Researchers from Nice, France, have tested a new class of drugs—thiazole benzensulfonamides or TZBs—in melanoma and are getting promising results on biopsy samples from patients who are sensitive or resistant to BRAF inhibitor drugs.
Reporting their findings in Cancer Cell (online ahead of print May 26, 2016), the investigators from Inserm (Institut national de la santé et de la recherche médicale), explain how they developed a series of TZBs that produce stress on the endoplasmic reticulum of cancer cells resulting in cell death through induction of autophagic and apoptotic mechanisms.
TZBs were initially identified in research surrounding type 2 diabetes, as they increase the sensitivity of cells to insulin, but this trait would be counterproductive in a cancer therapy, the Inserm researchers note in a press release.
“If we wanted to use it against cancer, we had to be able to eliminate this proinsulin activity,” Inserm research director Stéphane Rocchi, PhD, said in the release. “Thus we started to modify its structure.”

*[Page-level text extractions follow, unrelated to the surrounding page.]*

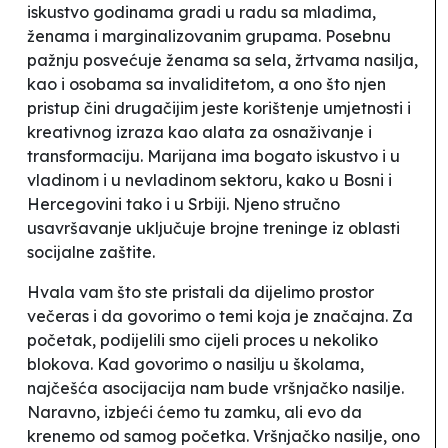
iskustvo godinama gradi u radu sa mladima,
ženama i marginalizovanim grupama. Posebnu
pažnju posvećuje ženama sa sela, žrtvama nasilja,
kao i osobama sa invaliditetom, a ono što njen
pristup čini drugačijim jeste korištenje umjetnosti i
kreativnog izraza kao alata za osnaživanje i
transformaciju. Marijana ima bogato iskustvo i u
vladinom i u nevladinom sektoru, kako u Bosni i
Hercegovini tako i u Srbiji. Njeno stručno
usavršavanje uključuje brojne treninge iz oblasti
socijalne zaštite.
Hvala vam što ste pristali da dijelimo prostor
večeras i da govorimo o temi koja je značajna. Za
početak, podijelili smo cijeli proces u nekoliko
blokova. Kad govorimo o nasilju u školama,
najčešća asocijacija nam bude vršnjačko nasilje.
Naravno, izbjeći ćemo tu zamku, ali evo da
krenemo od samog početka. Vršnjačko nasilje, ono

The most promising of the TZBs, HA15, showed anti-cancer activity against cultured biopsies and mouse xenografts, including both those sensitive to and resistant to BRAF inhibitors. In the xeografts, HA15 reduced tumour volumes while not showing any toxic effects on normal cells.
Activity against other solid and liquid tumours, including breast, colon, prostate, pancreas, gliomas, and chronic myeloid leukemia, was also seen.
“The ultimate goal of this project is to use these new compounds in the treatment of melanoma and more generally in other types of cancers,” Dr. Rocchi concluded.
Dr. Rocchi and his team hope to begin phase I clinical trials soon.